- WORK REQUIRED: Transcribe the listing exactly as written. Leave the images out.

- AVAILABLE DATA:
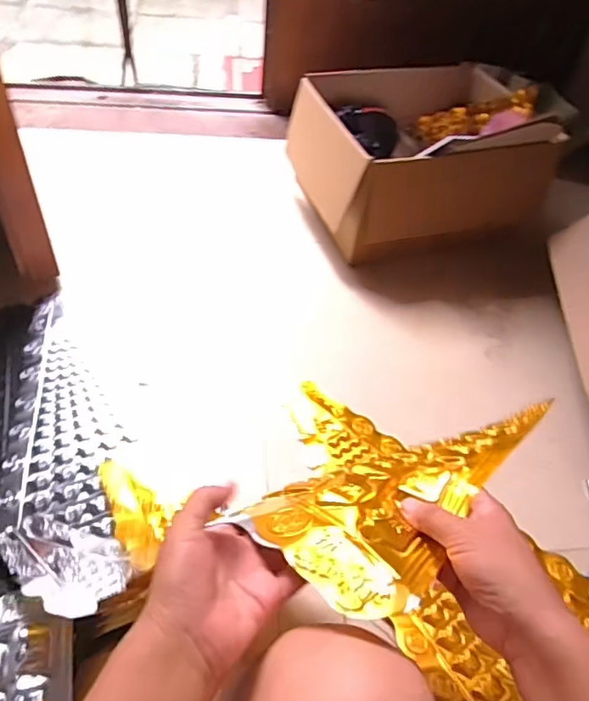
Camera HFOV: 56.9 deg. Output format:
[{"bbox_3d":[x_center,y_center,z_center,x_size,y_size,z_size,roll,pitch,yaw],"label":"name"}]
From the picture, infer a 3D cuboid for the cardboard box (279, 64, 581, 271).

- THE COMPLETED TASK:
Camera HFOV: 56.9 deg. Output format:
[{"bbox_3d":[x_center,y_center,z_center,x_size,y_size,z_size,roll,pitch,yaw],"label":"name"}]
From the picture, infer a 3D cuboid for the cardboard box (279, 64, 581, 271).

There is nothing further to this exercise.